Here was my comment from yesterday morning:

>Question 1: What problems am I trying to solve?

I wish I had really thought about this when I first wrote my largest web scraper. At the time, I was still relatively new to database design and programming in general. This web scraper, out of the thousands I've written in the interim, is--of course--the one that is still going strong many years later.

I eshewed MongoDB for all the reasons given to me on the internet and, because I was slowly gaining competence with SQL, ended up building a large and complex pipeline to send the data right into Postgres. In retrospect, this was a serious design mistake, and one that I regret the most.

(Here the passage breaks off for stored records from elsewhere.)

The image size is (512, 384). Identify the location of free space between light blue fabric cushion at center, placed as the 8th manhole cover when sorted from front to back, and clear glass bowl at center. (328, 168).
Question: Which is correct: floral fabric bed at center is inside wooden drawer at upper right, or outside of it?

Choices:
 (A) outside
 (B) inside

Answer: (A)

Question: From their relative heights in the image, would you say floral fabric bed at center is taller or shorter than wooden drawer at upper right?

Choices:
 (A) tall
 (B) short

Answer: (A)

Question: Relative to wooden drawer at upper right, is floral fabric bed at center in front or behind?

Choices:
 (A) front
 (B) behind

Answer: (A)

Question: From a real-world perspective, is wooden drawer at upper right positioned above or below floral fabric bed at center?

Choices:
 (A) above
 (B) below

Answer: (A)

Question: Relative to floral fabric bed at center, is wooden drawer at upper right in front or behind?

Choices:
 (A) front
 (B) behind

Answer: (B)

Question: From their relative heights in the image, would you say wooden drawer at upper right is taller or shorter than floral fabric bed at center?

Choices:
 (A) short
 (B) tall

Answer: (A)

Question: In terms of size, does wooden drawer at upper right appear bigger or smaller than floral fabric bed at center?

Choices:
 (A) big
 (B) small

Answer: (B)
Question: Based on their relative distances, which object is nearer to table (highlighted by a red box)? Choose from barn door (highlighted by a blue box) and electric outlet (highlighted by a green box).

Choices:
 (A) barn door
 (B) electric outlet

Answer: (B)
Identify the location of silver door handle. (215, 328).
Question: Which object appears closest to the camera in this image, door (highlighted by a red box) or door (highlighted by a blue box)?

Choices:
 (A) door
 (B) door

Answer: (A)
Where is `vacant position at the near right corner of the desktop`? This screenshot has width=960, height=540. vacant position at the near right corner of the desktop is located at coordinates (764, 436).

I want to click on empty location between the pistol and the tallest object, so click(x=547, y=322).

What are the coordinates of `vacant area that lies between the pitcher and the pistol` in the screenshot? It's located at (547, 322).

Although I still contend that the data did eventually need to be normalized, I now believe that I was doing it far too early. By ingesting the JSON stream into a parser, splitting it up, generating foreign keys, and then forcing the whole works into a single Postgres database I severely limited the capacity of my web scraper (and also guaranteed the need for a very powerful server to run it).

Had I initially dumped all results into MongoDB (or some other efficient document store) and then, separately, parsed the output into normalized SQL, I would have dramatically simplified the operation, maintenance, and debugging of my web scraper. Plus it would have been much simpler to spawn work jobs on to different machines instead of trying to break up huge monolithic processes with poorly defined endpoints. There have been many lessons learned.

In short, Mongo likely serves a very good purpose for high-speed data storage and manipulation (although it's hardly alone in this space). However, it's still likely not a great all-around solution and works best when supported by an ACID-based normalized RDBMS. Unless, of course, things have dramatically changed in recent updates.